Activities
A: Copy the passage on Japanese corporate governance word for word, starting with "In a further" and going on through "US and Europe.".
B: From the passage on Japanese corporate governance, list each year covered by the Tokyo Stock Exchange statistics, with the percentage of companies appointing two or more independent directors in that year.

Excerpted passage: Begin

In the corporate world, there are still doubts about the strength of Japan’s commitment to change in the boardroom, noted Louise Dudley, London-based global equities portfolio manager at Hermes. “A year after the introduction of Japan’s governance code, it is feared that some corporates are just paying lip service to greater accountability,” she said in a note issued yesterday.

“Cross shareholdings between companies continue to be significant,” she added. “Long-tenured directors still clog the boardrooms. Companies are looking to improve their behaviours ‘when the environment is right’, but with markets as they are, this may take longer than we originally thought.”

Nonetheless she observes that there have been improvements at board level and that the percentage of independent directors is increasing. In fact, according to statistics from the Tokyo Stock Exchange, the number of companies appointing two or more independent directors has reached 78% in 2016, up from 48% in 2015 and 22% in 2014.

Some firms, though, are failing to develop their corporate governance standards. Hermes said electronics giant Toshiba recently came under grave criticism after an investigation revealed a corporate culture where employees were afraid to question superiors. This was seen as a major contributing factor to an accounting scandal at the conglomerate.

A more positive example is the electronics and ceramics manufacturer Kyocera, which has raised the number of its independent directors to two and has had a non-Japanese individual on the board since 2012. There are still no women on the board, but Dudley said they did seem to be working to change that.

Hermes has done its own study of the extent to which ESG factors can deliver better returns to investors. It reckons that well governed companies tend to outperform poorly governed ones by at least 30 basis points per month on average over a period of five years.

In a further illustration of the advances being made in stewardship and ESG practice in Japan, GPIF has established two high-level discussion platforms, one for corporate business leaders and another for institutional asset owners and pension funds.

The Global Asset Owners’ Forum (GAOF) will convene its first meeting next month, hosted by the GPIF and with the aim of teaching Japanese pension executives how to emulate ESG practices adopted in the US and Europe.

Excerpted passage: End
Data to examine: Begin

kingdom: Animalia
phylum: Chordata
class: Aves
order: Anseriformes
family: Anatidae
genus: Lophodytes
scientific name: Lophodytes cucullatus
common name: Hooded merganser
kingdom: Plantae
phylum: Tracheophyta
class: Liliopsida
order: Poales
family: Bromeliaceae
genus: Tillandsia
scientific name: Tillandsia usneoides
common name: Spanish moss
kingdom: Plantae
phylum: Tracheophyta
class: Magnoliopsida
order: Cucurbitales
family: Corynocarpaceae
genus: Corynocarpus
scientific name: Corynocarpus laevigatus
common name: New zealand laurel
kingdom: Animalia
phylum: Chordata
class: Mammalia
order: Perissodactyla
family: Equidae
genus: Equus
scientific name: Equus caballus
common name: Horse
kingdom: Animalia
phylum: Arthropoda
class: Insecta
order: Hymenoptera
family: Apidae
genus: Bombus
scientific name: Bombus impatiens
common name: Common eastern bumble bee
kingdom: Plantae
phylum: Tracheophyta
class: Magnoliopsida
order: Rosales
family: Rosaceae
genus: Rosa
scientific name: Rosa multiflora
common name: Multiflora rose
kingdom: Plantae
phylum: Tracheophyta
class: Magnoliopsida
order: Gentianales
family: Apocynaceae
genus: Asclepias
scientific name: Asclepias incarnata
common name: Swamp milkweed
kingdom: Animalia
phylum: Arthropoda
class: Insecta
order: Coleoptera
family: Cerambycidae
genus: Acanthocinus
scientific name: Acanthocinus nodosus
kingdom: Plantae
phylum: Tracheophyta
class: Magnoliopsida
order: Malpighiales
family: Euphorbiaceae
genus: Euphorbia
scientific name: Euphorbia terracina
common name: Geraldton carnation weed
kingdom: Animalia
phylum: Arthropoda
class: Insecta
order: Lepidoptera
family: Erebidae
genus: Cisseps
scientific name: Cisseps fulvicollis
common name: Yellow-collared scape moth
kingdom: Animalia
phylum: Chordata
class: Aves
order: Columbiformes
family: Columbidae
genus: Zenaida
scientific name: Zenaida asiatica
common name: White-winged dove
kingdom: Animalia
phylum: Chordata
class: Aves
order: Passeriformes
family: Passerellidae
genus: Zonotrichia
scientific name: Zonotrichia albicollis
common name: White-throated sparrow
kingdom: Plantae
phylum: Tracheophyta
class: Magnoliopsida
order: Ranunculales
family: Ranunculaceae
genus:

Data to examine: End

Solutions in order
A:
In a further illustration of the advances being made in stewardship and ESG practice in Japan, GPIF has established two high-level discussion platforms, one for corporate business leaders and another for institutional asset owners and pension funds.

The Global Asset Owners’ Forum (GAOF) will convene its first meeting next month, hosted by the GPIF and with the aim of teaching Japanese pension executives how to emulate ESG practices adopted in the US and Europe.

B:
2016: 78%
2015: 48%
2014: 22%